La hipótesis de la melancolía como rasgo dominante en el carácter de los habitantes de la isla de La Palma, la he expuesto en investigaciones anteriores al tratar distintos aspectos de la cultura tradicional canaria y más concretamente de la palmera. ¿Cómo es posible que un lugar casi idílico aparentemente por su vegetación y condiciones climáticas, no condicione a sus habitantes a una vida sedentaria sin inquietudes de ningún tipo? ¿Hay algo detrás de esa preciosa acuarela verde rodeada de agua por todas partes que impulsa a sus habitantes a salir fuera de ella de una forma casi compulsiva, a amarla y rechazarla de forma tan contradictoria? Habría que investigar de forma exhaustiva los elementos geográficos y climatológicos de La Palma para entender parte de las características de sus habitantes. El viento, el mar, la lluvia, la vegetación, etc., en resumen, todo lo que conforma el paisaje de la isla, acabará dejando su huella sobre los individuos que la habitan. Los condicionantes fundamentalmente naturales que le cercan y marcan, tanto física como psíquicamente, son: la mar, con todo lo que ésta conlleva de muro aislante, opresión y límites; el viento, protagonista de delirios, neurosis y comportamientos no normales (entendiendo aquí por normal lo que la sociedad impone como regla de conducta a seguir por el grupo); la lluvia, elemento clave de la cultura isleña, y, por último, el paisaje como conjunto de accidentes geográficos y considerado más como fenómeno subjetivo de apreciación que como realidad.

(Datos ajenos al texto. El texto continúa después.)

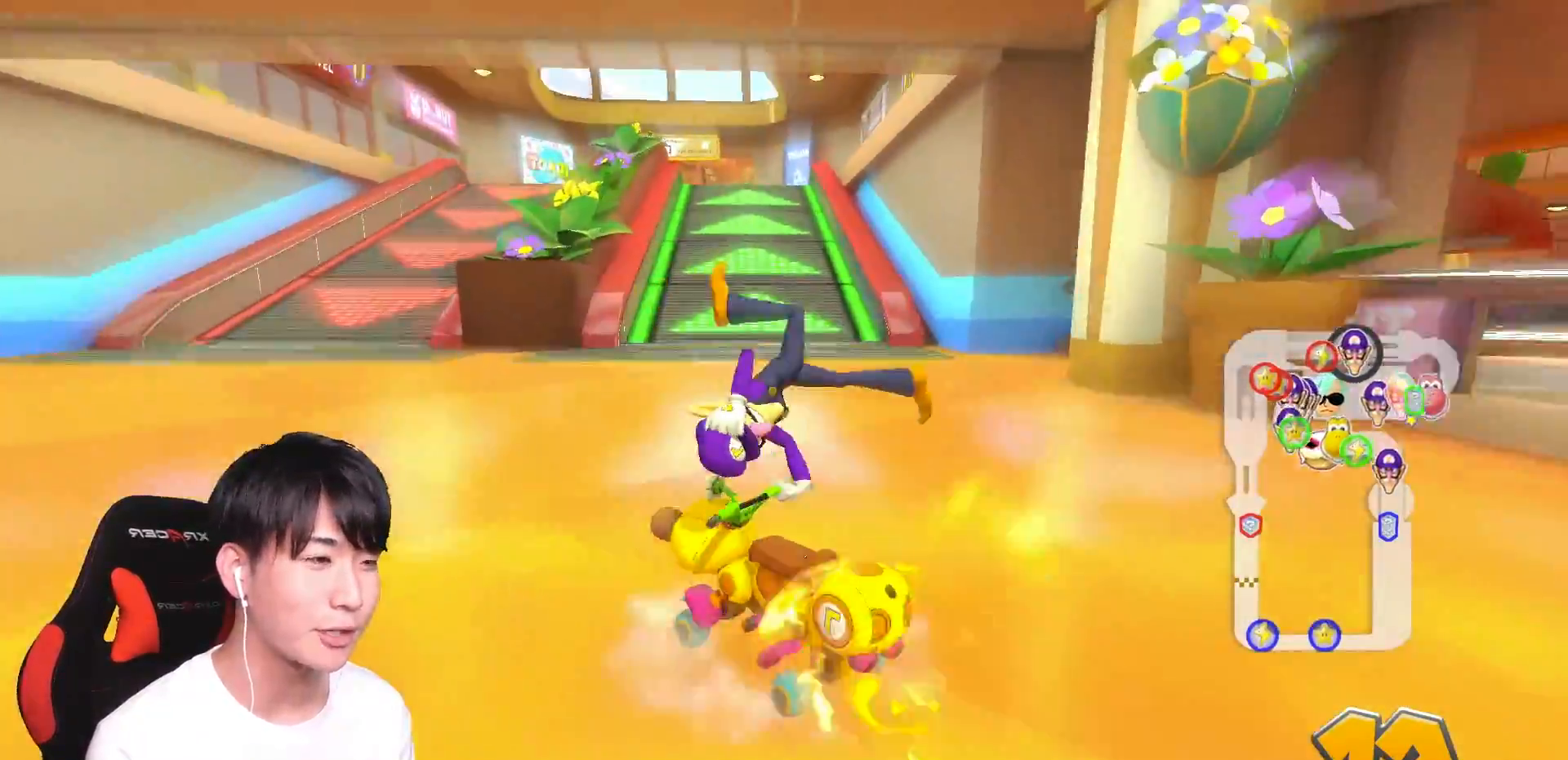
{"buttons": ["A", "R1"], "left_stick": "center", "right_stick": "center", "events": [[84, "left_stick", "center"], [150, "X", "down"], [267, "X", "up"], [384, "R1", "down"]]}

Un fenómeno tan simple como el que la isla sea pequeña en cuanto a su diámetro, y al mismo tiempo tan alta, produce efectos psicológicos que deberían ser estudiados por expertos. El cruzar de forma tan rápida de un microclima a otro como resultado de las distancias tan cortas que hay de norte a sur o de este a oeste, contrastes que en otro lugar requeriría recorrer cientos de kilómetros, produce unos cambios de temperamento tan registrables como la temperatura ambiental. Hay tan poco espacio para su aclimatación que todo ello provoca en el individuo reacciones psicológicas difíciles de determinar. El pasar de la agresión del viento y un paisaje de matorral húmedo y frío a otro de vegetación de bosque espeso o a otro rocoso o de playas de arena volcánica soleadas y de altas temperaturas, conduce a alteraciones del sistema nervioso: de la alegría del sol a la melancolía de la niebla; del humor airado por las altas temperaturas a la postura apática, sin pasión, de la posición fetal y quejumbrosa de los días cargados de humedad; de las salidas al aire y al sol, al recogimiento-enclaustramiento del frío y la humedad, etc. etc... El paisaje de la isla, entendido en una primera visión, nos devuelve una isla verde, cuajada de flores en cada recodo del camino de circunvalación. La vuelta a la isla, para un visitante primerizo, produce tal impacto por su belleza, sus colores y sus contrastes, que el viajero se deja engañar por una inquietante apariencia.  

Pero el clima suave y templado es sólo una aparente quietud. La isla aguarda la llegada de los vientos, vientos del sur, vientos asirocados, secos, vientos continentales africanos o saharianos que traen el tiempo sur con frecuencia cargado de polvo en suspensión lo que da lugar a la calima; vientos alisios, cargados de humedad que soplan regularmente sobre la isla, aunque con mayor predominio en verano; vientos de aire polar marítimo, vientos de aire tropical- marítimo... La isla de La Palma, aunque muchos no lo crean, ha construido parte de su cultura influida por el viento: la arquitectura popular (el color y la orientación de las viviendas), la medicina tradicional (mal del viento, tener viento en la cabeza), sistemas de economía familiar (regadío, agricultura) etc. En el año 1980 hacía en mi tesis doctoral una breve insinuación a la posibilidad de una influencia del viento en el carácter isleño y en particular en el noreste de la isla. Ya entonces hablaba de actitudes comportamentales a nivel psíquico y social como depresiones, neuralgias, fobias, agresividad y estados febriles, aumento del complejo de inferioridad y de la envidia como fenómeno psicopatológico, que conducían al aislamiento y al auto aniquilamiento, entre otras. En aquella ocasión y por los mismos motivos, hice una entrevista a Don Manuel Morales, médico de Tazacorte. El pronunció la palabra melancolía asociada a fenómenos geográficos. Me dijo entonces que algunos de sus pacientes eran enfermos de melancolía y que la isla provocaba esa enfermedad que podía degenerar en locura y en suicidio. Investigaciones posteriores le dieron la razón.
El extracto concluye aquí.